I am very unproductive. Hours simply drift by. My life has a routine, and it has become a monumental task to break it--assuming I want to. I do. I do. I swear I do. But, you know, you become so comfortable doing next to nothing. I can do anything I want, so is what I do what I want to do? That is the question facing me now. Why would I continue the same patterns I've had for more than a year if I didn't actually want to? My life is serene. There are books and music and films and documentaries. There is art. My life is quiet, but not without stimulation. There is just very minimal human interaction. I've always been somewhat irritated by other people, but I find that has become exacerbated.
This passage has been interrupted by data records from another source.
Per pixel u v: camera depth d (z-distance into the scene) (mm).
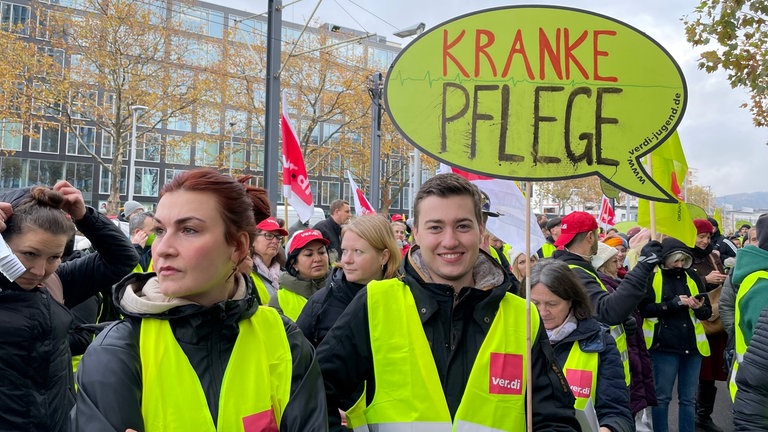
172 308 1769
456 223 2197
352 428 2229
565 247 4641
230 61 31578
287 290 4512
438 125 2527
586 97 2537
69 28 30484
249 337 1872
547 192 48906
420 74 2529
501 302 2311
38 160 41344
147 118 31969
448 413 2117
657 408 5438
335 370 2195
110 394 1637
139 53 28141
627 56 2547
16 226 2531
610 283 4961
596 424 2697
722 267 8188
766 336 2588
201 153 45156
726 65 7305
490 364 2189
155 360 1729
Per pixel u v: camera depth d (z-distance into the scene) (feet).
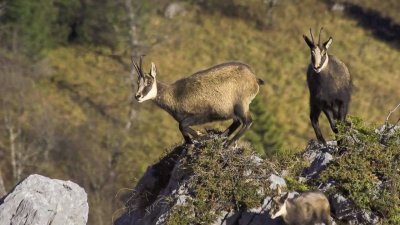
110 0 650.84
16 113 547.08
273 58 631.97
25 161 508.53
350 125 154.92
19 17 639.35
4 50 622.95
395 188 140.26
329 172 144.97
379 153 145.79
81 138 523.70
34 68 602.03
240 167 145.07
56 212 148.05
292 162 153.48
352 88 161.48
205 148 147.95
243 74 150.61
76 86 597.11
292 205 128.06
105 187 482.28
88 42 650.43
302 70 613.52
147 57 632.79
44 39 640.99
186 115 151.12
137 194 168.04
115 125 552.41
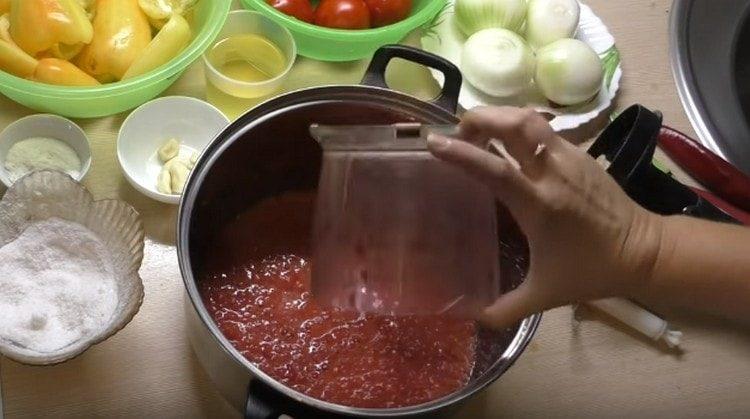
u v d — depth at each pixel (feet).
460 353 2.14
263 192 2.34
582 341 2.28
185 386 2.10
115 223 2.09
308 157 2.25
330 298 2.00
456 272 1.91
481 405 2.16
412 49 2.13
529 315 1.86
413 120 2.06
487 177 1.61
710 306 1.95
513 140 1.65
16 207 2.06
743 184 2.52
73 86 2.28
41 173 2.03
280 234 2.35
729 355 2.33
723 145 2.74
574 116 2.55
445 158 1.60
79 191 2.07
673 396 2.26
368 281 1.95
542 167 1.65
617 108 2.68
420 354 2.12
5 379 2.02
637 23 2.85
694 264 1.86
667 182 2.37
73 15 2.29
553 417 2.18
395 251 1.91
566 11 2.56
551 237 1.71
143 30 2.40
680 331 2.34
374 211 1.90
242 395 1.90
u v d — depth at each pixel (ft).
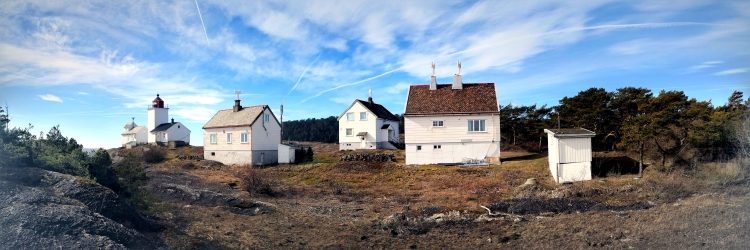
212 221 45.50
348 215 53.62
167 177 82.33
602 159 76.74
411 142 100.22
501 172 81.20
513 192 65.05
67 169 45.98
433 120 100.01
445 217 49.32
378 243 39.42
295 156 120.37
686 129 73.82
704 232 35.65
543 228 42.47
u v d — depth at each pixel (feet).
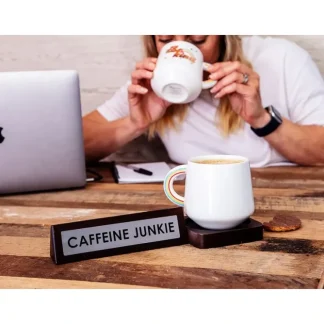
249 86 6.26
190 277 3.34
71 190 5.46
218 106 7.29
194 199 3.74
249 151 7.34
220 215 3.68
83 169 5.43
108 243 3.68
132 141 7.87
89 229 3.65
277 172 6.12
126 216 3.75
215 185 3.66
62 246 3.57
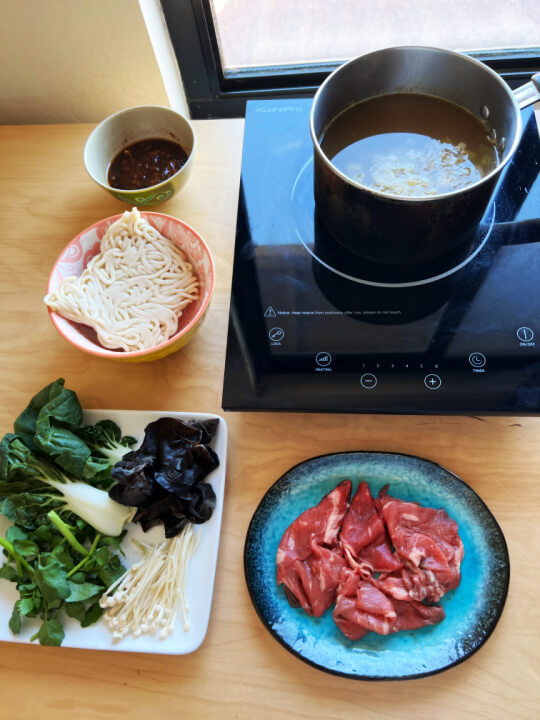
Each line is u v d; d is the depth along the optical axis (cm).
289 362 77
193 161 99
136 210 85
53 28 97
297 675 66
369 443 77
I should be going to lunches with friends at least, and I have made some standing but unsecured plans. I have been reluctant to secure them. My life has become virtually commitment-free. My only commitments have been to the moon and the sun and the rain.
That last line just came out. Fun, but it means nothing.
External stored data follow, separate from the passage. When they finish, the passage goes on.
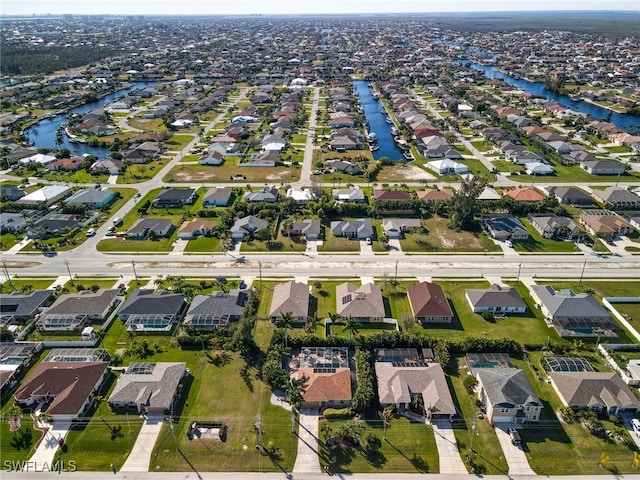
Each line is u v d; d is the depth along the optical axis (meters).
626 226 143.38
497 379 83.81
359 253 135.88
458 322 106.50
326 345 97.69
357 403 81.69
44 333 103.19
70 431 79.31
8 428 80.19
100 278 123.38
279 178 194.00
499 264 129.50
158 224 147.75
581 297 108.06
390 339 97.12
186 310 109.69
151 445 76.62
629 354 95.56
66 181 191.50
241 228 145.25
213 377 90.75
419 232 147.00
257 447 76.00
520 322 106.38
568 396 83.19
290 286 114.19
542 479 70.94
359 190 174.12
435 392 83.94
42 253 136.00
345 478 71.12
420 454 74.94
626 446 75.75
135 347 97.44
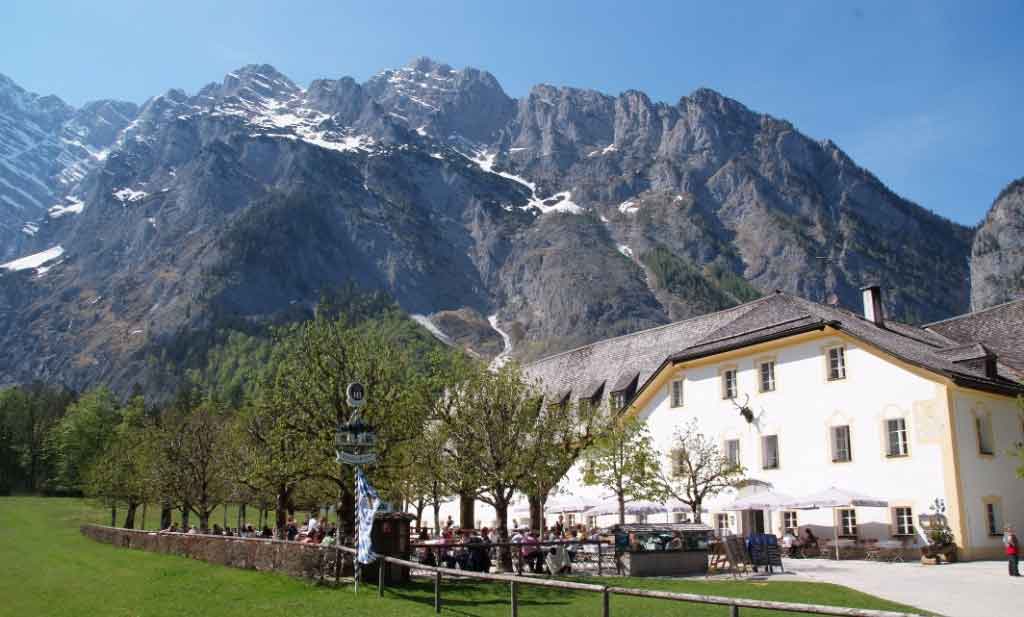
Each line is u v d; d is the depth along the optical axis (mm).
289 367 31359
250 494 50688
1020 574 29156
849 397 39500
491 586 24406
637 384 54250
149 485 51406
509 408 32562
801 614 20344
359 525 22594
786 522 41688
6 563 35875
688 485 39969
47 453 118250
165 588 24859
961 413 36156
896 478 37062
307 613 19656
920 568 32094
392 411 30656
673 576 30391
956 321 54125
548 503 50188
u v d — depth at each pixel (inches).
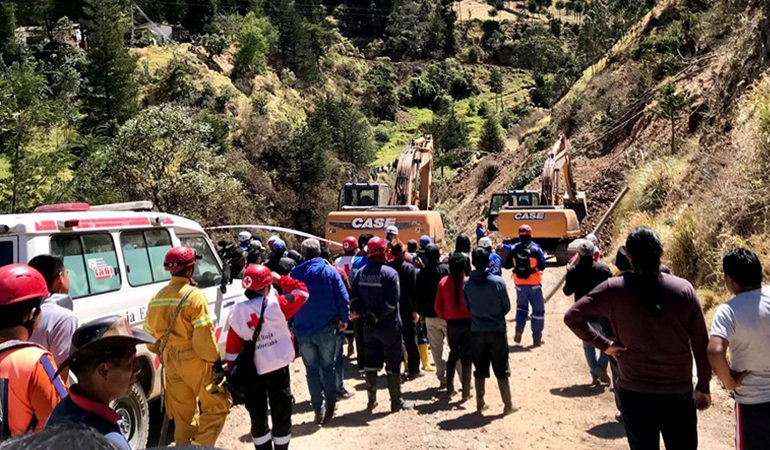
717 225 417.4
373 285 282.2
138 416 231.5
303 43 4311.0
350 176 1985.7
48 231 218.7
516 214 813.2
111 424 92.4
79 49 2333.9
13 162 621.0
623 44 1936.5
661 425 149.9
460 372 299.3
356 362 400.2
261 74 3233.3
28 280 122.0
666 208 626.5
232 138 1723.7
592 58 2837.1
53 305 160.1
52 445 44.1
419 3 7431.1
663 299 147.9
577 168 1343.5
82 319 222.1
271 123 2112.5
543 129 1899.6
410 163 697.0
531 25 7401.6
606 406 278.7
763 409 143.6
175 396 203.3
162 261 275.0
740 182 419.2
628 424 152.7
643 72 1561.3
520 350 398.9
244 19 4345.5
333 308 269.6
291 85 3826.3
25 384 113.4
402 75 6181.1
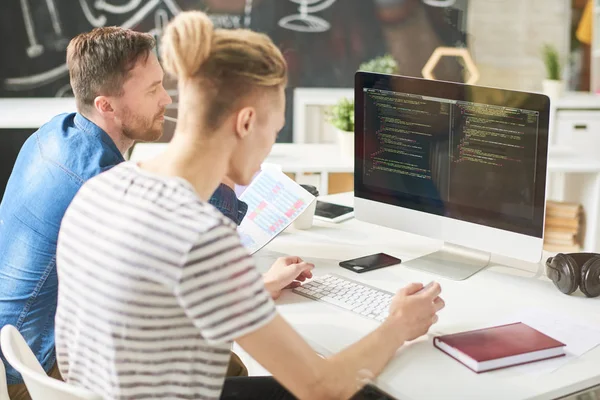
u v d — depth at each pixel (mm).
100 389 1190
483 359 1307
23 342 1348
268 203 1914
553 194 3812
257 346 1108
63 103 3893
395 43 4188
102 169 1648
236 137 1191
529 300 1624
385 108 1848
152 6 3957
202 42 1135
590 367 1335
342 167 2967
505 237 1731
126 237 1097
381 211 1930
What I believe happened was that I was traumatized by living all those weeks with Mr. Fixit. Months. He showed up early, and the day was one of toil and expense. I held up, but somewhere deep in my unconscious, I think I was traumatized. Then the plumbing. Still, everything I initially hired Mr. Fixit for needs to be done. The deck is falling through. The house still needs some painting. The bedroom still needs new carpet.
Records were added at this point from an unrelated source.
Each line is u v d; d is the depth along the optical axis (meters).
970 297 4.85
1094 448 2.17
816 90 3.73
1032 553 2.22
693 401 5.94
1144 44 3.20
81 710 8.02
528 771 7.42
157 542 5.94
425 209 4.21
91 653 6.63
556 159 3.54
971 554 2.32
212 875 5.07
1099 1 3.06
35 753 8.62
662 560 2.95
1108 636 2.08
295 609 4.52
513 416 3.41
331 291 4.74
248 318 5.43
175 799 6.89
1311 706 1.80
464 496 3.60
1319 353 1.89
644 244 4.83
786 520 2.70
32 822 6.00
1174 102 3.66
I have become lazy and do not want to work on anything, however. Remember the awful death smell? It remained much longer than I let on. I thought something had died under the house. Then I saw the pregnant possum. I needed to close up the open vents that went under the house. Well. . . that finally happened yesterday. I felt like a hero. I went to the hardware store and bought some wire, came home, measured, cut it, and put it up. All in all, it took less than half an hour. I felt as if I had worked all day.
Oh. . . that was after my ceviche, gazpacho, and sangria lunch. Outdoors. Alone.
I only invited people to come once I was eating. Just to torment them. It was too much commitment to invite them before. There is something wrong with me, I think. I am living like an outdoor shut-in.
I thought I might wake up and drive to the coast today, but that would have meant changing what I normally do mornings. It is a beautiful day, but who needs the beach, right? It is such a hassle. I've seen it so many times before.
I've even made up excuses not to meet up with people. "Oh. . . I can't today. We'll get together soon, though."
I often wonder if I can still carry on a conversation. Yesterday, however, a foreman from the factory called me to ask me questions about what he should do when getting into the mandatory retirement program. "Ha!" I said, "it is not often people want MY advice about financial things."
For the next ten minutes, I was my normal, cleverly charming self. I can still talk. I just don't know how many continuous minutes I have in me. Face to face. Trapped. The performance. The requisite time.
I've spent the past few days going through the photo vaults that are an unmitigated mess. It will take months to organize them. But there are many, many secrets there, things I had forgotten, things that might never see the light of day. I want to tell and show them all, but the revelation might be too much. I am both proud and terrified at once. There is proof of a grand life there, but there is also enough to make people resent me for it. All that bragging and caterwauling could just be true.
And so, at least for now, the vaults remain hermetically sealed to prying eyes. Perhaps I need not prove I once was quite capable of leaving the house.
I will, though. I will. I can't promise, but it seems I must eventually. The time will come organically and not be forced. Miami was forced and a terrible disaster. I must be impelled rather than compelled. Something irresistible will catch my imagination and I will go. Until that time. . . I will meditate and prepare.
But I warn you, it will not be the same place it was before. The past was bad, they say. It was terrible. You won't recognize the future.
And who knows? Maybe we'll finally get those flying cars.